You can use the Artemis CLI to execute activation sequence maintenance/recovery tools for Pluggable Quorum Replication.

The 2 main commands are activation list and activation set, that can be used together to recover some disaster happened to local/coordinated activation sequences.

Here is a disaster scenario built around the RI (using Apache ZooKeeper and Apache curator) to demonstrate the usage of such commands.

1. ZooKeeper cluster disaster

A proper ZooKeeper cluster should use at least 3 nodes, but what happens if all these nodes crash loosing any activation state information required to manage replication?
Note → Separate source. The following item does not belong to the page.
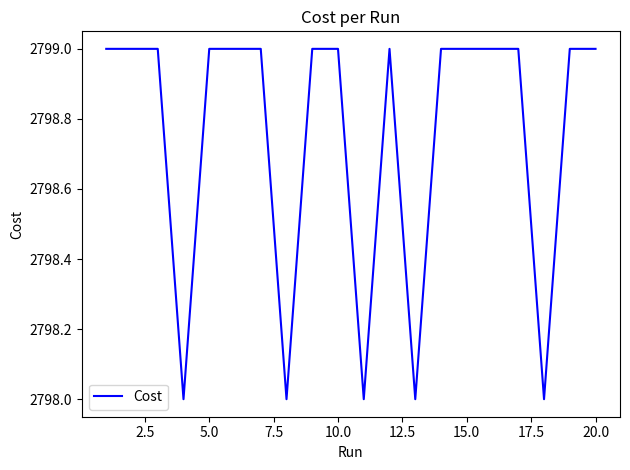

What is the smallest value displayed?

2798.0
During the disaster (i.e. ZooKeeper nodes are no longer reachable) the follow occurs:

  • Active brokers shutdown (and if restarted, should hang waiting to reconnect to the ZooKeeper cluster again)
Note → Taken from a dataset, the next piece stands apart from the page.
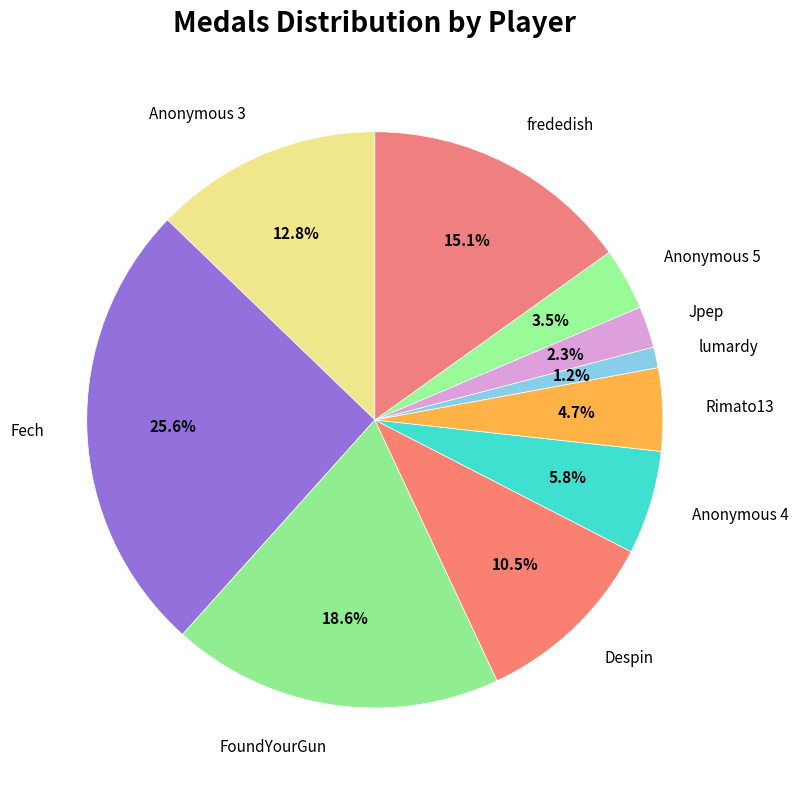

What percentage do Fech and FoundYourGun together represent?

44.2%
  • Passive brokers unpair and wait to reconnect to the ZooKeeper cluster again

Necessary administrative action:

  1. Stop all brokers

  2. Restart ZooKeeper cluster

  3. Search for brokers with the highest local activation sequence for their NodeID by running this command from the bin folder of the broker:

    $ ./artemis activation list --local
    Local activation sequence for NodeID=7debb3d1-0d4b-11ec-9704-ae9213b68ac4: 1
  4. From the bin folder of the brokers with the highest local activation sequence

    # assuming 1 to be the highest local activation sequence obtained at the previous step
    # for NodeID 7debb3d1-0d4b-11ec-9704-ae9213b68ac4
    $ ./artemis activation set --remote --to 1
    Forced coordinated activation sequence for NodeID=7debb3d1-0d4b-11ec-9704-ae9213b68ac4 from 0 to 1
  5. Restart all brokers: previously active ones should be able to be active again

The more ZooKeeper nodes there are the less chance that a disaster like this requires administrative intervention because it allows the ZooKeeper cluster to tolerate more failures.